Crime once again is on the rise in America. According to recent figures from the Bureau of Justice Statistics, crimes against property are up a staggering 12 percent from last year; violent crime even more -- 15 percent. Citizens in many of our country’s largest metropolitan areas increasingly are becoming victims of gun-toting criminals, even as liberal mayors, governors, and state legislators continue their efforts to undermine the Second Amendment rights of those very citizens.
One might think that the end of America’s two-decade long decline in crime might serve to justify the need to strengthen – not weaken – the ability of law-abiding citizens to arm themselves defensively in order to fight back against armed criminals. Not so; and even learned federal judges are not immune from succumbing to the childish notion that the best way to protect citizens is to disarm them. Take Third Circuit federal appeals court Judge Ruggero Aldisert.
Writing recently for the Third Circuit in Drake v. Jerejian, Judge Aldisert ruled that bureaucrats working for the Commonwealth of New Jersey may summarily deny citizens the right to protect themselves against armed criminals -- notwithstanding the language in the Second Amendment guaranteeing individuals that right, and as reaffirmed by the United States Supreme Court in two landmark decisions in 2008 and 2010.
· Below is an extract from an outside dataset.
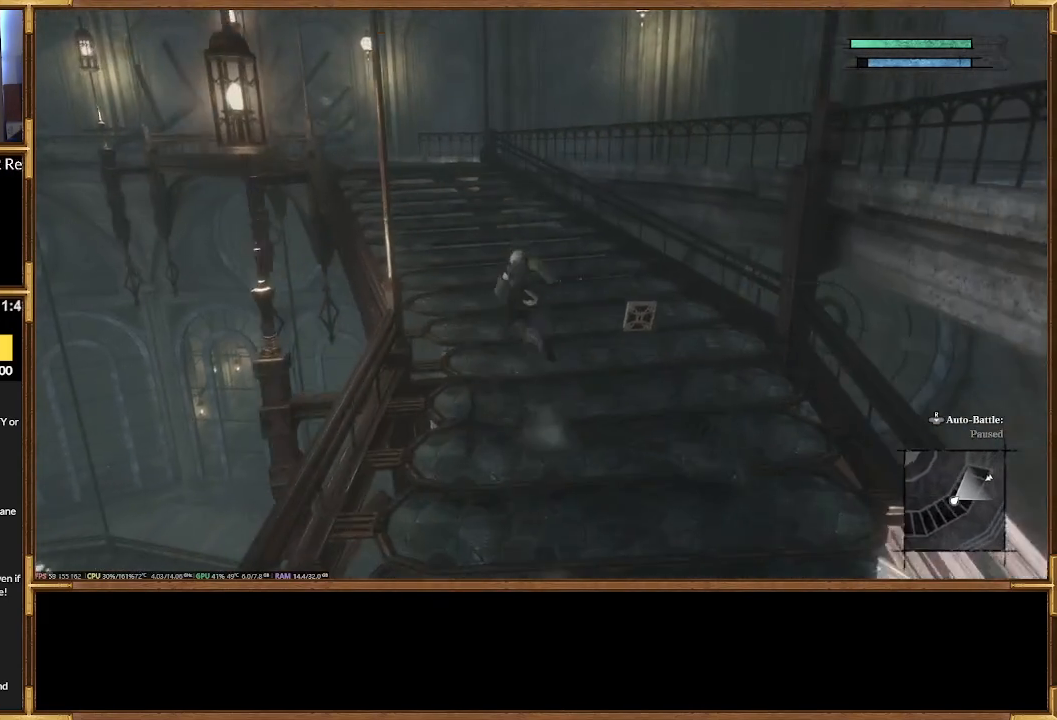
{"buttons": ["R2"], "events": []}
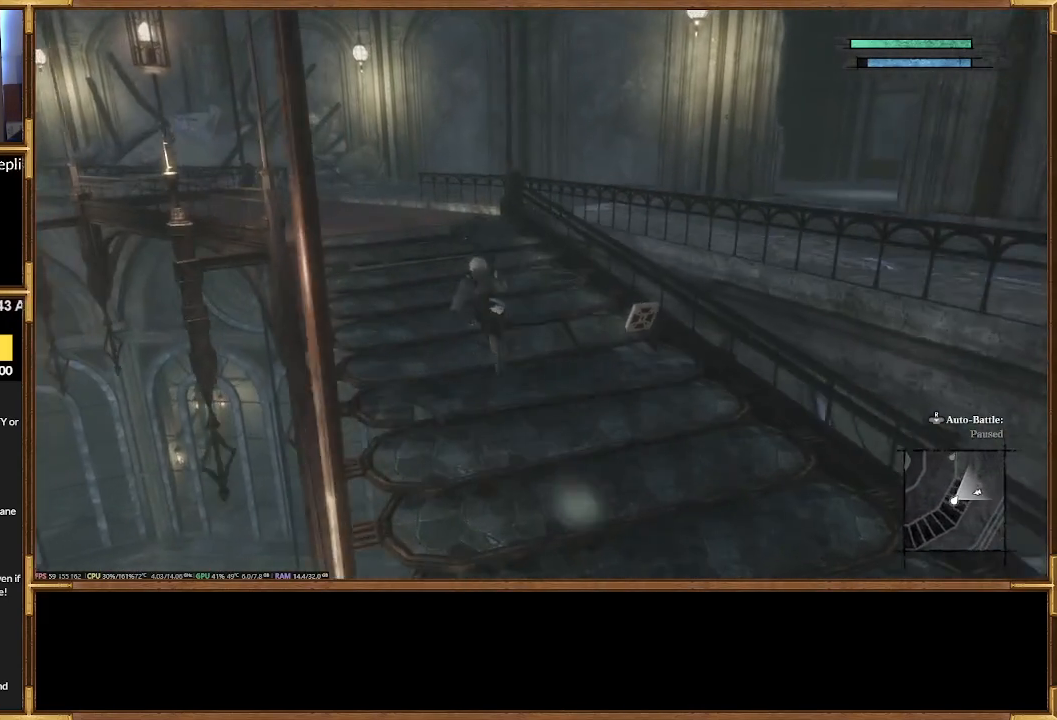
{"buttons": ["R2"], "events": []}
Judge Aldisert’s misguided opinion is awaiting a decision from the Supreme Court whether it will hear the case (which hopefully it will). The issue at stake is vital – whether a citizen of the United States and of the Commonwealth of New Jersey, can defend himself or herself with a firearm, without having to submit themselves to the arbitrary decision of a local government official. Specifically, the question is whether New Jersey’s handgun permit law unconstitutionally restricts citizens’ Second Amendment rights – first, by forcing them to obtain permission to carry a concealed firearm from the local police chief; and second, by requiring them to demonstrate to the local government a “justifiable need” for carrying a concealed firearm.